Acaba NATO’nun yeni politikaları ve Afganistan stratejisinde yapılması planlanan değişiklikler, Ankara’da nasıl karşılandı?
Konuyla ilgili, Sputnik Haber Ajansı’na değerlendirmelerde bulunan TBMM Dışişleri, İçişleri ve Güvenlik ve İstihbarat Komisyonları'nın üyesi Ali Haydar Öner, şunları söyledi:
NATO Genel Sekreteri Jens Stoltenberg, İttifak'ın, Doğu sınırlarında varlığını arttırmaya devam edeceğini açıkladı. Böyle bir yaklaşım bölgede ve genel olarak dünyada silahlanma yarışını arttırmaz mı?
NATO’nun kendi amaçları doğrultusunda faaliyet göstermesi olağan ancak amaçlarını aşan niyetlere girmesi de, üye ülkeleri sıkıntıya sokabilir. Özellikle bulunduğu jeopolitik bölge bakımından sıkıntılı olan Türkiye’nin komşularıyla olan sorunlarını arttıracak nitelikteki yaklaşımlar uygun olmaz. NATO’nun amaçlarıyla bağdaşmayan hususlar, dış saldırı olmaksızın gündeme gelecek yeni yaklaşımlar, NATO’nun amaçlarına aykırı olur. O bakımdan çok dikkatli olmak lazım.

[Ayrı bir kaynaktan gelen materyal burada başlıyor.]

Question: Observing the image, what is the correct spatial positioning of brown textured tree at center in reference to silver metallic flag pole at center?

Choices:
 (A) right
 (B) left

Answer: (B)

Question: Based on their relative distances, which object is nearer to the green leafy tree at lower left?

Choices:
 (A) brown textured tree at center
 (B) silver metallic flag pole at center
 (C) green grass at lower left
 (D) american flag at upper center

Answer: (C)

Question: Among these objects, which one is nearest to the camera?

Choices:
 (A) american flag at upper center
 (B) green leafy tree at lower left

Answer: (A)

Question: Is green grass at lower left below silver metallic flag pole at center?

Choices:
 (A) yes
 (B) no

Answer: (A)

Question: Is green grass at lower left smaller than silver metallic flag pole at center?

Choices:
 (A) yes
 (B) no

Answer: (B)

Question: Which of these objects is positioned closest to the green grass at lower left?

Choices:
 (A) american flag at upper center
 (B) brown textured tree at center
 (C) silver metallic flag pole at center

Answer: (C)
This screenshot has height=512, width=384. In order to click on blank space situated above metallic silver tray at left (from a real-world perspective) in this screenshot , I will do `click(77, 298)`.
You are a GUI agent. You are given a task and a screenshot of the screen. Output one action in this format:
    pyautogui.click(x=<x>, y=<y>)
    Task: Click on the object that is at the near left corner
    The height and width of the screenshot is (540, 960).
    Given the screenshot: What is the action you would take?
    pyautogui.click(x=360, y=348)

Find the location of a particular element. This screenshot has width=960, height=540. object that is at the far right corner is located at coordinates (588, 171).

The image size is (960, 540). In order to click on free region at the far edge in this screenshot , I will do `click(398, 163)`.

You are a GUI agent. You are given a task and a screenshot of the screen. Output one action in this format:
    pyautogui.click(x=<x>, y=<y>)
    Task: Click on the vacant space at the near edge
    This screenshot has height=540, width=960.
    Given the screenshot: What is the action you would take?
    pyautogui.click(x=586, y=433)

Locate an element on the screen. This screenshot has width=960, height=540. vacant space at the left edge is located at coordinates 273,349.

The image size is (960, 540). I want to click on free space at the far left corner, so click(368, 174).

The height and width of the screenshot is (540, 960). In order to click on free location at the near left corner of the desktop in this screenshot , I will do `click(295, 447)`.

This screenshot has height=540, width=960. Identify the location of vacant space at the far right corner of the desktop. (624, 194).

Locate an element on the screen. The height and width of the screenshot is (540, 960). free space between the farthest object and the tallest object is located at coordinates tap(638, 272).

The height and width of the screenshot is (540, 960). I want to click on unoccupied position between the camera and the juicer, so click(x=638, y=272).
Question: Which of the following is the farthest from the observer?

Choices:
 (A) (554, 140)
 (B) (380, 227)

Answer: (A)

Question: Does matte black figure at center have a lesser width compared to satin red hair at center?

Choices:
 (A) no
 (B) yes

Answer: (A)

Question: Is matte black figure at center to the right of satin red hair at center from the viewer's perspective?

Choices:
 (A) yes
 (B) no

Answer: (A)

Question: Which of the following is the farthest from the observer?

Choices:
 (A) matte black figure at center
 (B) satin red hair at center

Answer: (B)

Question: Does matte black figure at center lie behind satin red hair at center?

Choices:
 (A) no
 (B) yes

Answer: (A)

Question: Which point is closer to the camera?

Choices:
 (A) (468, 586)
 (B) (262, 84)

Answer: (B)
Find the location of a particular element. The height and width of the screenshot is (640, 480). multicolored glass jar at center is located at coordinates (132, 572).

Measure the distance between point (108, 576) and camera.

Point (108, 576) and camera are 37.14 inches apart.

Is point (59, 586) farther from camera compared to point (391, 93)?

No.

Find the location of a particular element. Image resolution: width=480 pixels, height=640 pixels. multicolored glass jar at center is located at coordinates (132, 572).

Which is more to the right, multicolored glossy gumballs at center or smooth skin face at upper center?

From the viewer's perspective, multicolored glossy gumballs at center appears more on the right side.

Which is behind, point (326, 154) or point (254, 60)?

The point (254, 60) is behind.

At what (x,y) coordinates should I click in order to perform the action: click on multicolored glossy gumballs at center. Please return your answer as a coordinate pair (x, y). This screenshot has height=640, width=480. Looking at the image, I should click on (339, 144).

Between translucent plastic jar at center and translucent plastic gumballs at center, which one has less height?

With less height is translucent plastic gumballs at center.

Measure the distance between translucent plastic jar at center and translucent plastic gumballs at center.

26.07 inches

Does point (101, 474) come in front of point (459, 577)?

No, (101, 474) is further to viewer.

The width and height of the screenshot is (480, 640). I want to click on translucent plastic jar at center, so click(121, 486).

Irak yeterince karıştırıldı. Suriye yeterince karıştırıldı. Bölgede savaş ve çatışma ortamının derinleştirilmesi, mezhep yaklaşımlı organizasyonlara girilmesi, devletlerin iç işlerine karışma anlamına gelecek eylemler, NATO’nun amaçlarıyla bağdaşmaz.
NATO, Afganistan’dan 2016’da çıkacaktı. Ancak şimdi duyuyoruz ki, uzun vadeli olarak orada kalmayı planlıyor. Bu tutarsızlığın sebepleri nelerdir?
NATO, Afganistan’daki hedeflerine ulaşamadı. Taliban güçlerinin aldığı destek ve radikal İslamcı örgütlerin İslam ile bağdaşmayan çizgileri, ciddi sorunlar yarattı. Bu nedenle İslamofobiye girmeden makul çözümler bulmak, sağduyulu gruplarla işbirliği yapmak gerekiyor. Zaman zaman bu doğrultuda çabalar artıyor, zaman zaman da sağduyudan uzaklaşıldığı görülüyor. Halkın değerlerine saygı göstererek ama İslami anlayışla bağdaşmayan örgütleri zayıflatacak politikalar uygulanmalı.